··· Source material ···

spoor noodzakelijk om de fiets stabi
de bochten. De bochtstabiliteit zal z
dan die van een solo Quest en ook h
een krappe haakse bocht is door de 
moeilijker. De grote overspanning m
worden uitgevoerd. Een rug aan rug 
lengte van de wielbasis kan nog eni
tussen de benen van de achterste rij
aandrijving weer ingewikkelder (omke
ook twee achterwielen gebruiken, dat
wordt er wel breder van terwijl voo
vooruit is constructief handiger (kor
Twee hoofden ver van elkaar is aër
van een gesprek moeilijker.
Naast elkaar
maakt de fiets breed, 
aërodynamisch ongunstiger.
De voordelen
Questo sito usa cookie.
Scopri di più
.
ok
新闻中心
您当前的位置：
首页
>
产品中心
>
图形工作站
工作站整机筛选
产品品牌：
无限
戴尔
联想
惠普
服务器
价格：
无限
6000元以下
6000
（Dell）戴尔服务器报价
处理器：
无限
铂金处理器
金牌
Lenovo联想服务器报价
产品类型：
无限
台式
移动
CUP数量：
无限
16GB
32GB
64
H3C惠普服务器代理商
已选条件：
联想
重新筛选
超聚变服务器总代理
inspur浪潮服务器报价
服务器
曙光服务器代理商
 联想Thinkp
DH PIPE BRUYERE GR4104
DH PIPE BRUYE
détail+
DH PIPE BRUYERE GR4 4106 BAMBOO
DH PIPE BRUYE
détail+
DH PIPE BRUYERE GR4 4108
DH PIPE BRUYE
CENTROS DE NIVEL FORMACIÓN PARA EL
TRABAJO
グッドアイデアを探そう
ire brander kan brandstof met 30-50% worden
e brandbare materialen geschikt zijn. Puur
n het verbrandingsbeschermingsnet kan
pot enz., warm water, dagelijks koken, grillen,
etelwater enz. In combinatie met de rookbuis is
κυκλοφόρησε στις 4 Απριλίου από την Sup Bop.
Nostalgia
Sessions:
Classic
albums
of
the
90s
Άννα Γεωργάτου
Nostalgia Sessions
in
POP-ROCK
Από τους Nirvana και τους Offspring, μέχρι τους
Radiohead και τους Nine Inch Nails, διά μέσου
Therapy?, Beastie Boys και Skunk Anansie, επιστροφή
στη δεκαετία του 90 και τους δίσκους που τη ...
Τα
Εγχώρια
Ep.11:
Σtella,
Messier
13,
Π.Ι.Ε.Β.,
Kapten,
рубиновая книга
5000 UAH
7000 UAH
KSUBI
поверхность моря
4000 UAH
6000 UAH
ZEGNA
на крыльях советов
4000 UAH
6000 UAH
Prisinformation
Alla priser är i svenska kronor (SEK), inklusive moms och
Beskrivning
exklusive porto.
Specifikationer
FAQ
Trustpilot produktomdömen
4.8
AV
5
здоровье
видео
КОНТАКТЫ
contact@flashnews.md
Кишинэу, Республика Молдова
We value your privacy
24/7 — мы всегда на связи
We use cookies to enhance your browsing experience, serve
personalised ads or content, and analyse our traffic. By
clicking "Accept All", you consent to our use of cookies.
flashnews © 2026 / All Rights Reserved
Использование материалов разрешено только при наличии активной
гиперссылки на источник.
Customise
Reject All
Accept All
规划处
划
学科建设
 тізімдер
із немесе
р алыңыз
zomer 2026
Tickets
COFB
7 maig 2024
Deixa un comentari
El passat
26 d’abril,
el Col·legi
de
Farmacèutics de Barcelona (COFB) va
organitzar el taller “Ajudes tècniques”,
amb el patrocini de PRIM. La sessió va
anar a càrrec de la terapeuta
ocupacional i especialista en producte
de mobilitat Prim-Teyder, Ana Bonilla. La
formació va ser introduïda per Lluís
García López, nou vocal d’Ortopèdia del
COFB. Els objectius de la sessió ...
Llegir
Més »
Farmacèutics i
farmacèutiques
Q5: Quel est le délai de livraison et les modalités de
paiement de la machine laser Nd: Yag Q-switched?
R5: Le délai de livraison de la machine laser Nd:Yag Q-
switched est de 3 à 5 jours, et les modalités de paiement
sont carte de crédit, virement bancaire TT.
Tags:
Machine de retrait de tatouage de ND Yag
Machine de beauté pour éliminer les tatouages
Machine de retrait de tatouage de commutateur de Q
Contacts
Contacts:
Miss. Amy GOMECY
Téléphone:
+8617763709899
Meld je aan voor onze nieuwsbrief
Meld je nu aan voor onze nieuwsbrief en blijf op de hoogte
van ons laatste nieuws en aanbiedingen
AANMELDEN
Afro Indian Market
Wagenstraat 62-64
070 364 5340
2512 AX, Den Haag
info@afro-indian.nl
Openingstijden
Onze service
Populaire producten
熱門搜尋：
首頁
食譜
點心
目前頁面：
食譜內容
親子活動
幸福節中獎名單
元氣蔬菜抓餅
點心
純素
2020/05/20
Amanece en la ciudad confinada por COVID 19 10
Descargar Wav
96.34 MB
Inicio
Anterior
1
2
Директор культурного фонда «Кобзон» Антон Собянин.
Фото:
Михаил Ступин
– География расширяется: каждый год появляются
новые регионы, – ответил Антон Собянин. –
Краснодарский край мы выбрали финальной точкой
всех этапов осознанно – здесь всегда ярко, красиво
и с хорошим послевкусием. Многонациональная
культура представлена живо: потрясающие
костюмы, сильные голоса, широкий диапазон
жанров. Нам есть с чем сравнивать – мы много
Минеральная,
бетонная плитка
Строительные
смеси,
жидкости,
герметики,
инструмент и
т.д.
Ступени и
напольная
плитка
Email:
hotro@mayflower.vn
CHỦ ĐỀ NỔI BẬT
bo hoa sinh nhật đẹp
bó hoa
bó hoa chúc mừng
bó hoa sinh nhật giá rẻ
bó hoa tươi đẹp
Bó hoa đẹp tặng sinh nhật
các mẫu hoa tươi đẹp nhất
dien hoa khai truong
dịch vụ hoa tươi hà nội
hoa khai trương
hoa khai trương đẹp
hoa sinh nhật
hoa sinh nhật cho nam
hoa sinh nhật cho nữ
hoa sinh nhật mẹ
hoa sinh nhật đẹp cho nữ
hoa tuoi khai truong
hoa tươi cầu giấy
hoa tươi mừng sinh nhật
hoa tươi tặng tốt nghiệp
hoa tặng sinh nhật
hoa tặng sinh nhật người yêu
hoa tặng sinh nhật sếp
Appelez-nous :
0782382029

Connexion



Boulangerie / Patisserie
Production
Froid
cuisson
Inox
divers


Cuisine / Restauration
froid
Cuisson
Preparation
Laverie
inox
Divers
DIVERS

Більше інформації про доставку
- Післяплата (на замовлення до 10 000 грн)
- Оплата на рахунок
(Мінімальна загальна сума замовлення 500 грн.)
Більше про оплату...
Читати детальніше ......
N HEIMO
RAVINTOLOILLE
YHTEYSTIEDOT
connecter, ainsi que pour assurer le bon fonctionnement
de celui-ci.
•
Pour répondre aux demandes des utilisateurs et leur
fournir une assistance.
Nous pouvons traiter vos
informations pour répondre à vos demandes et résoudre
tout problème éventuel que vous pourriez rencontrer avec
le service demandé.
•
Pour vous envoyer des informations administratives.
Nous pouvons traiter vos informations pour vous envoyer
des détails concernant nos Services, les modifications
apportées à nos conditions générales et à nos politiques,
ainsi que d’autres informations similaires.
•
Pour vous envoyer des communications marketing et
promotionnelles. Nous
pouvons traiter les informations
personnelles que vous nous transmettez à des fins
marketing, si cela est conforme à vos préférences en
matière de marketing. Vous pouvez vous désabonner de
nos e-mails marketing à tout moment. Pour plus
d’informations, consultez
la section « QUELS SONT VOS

···

What to work on:
How many lines in the records above contain the string "paiement"? Reply with the number alone.

Task response:
2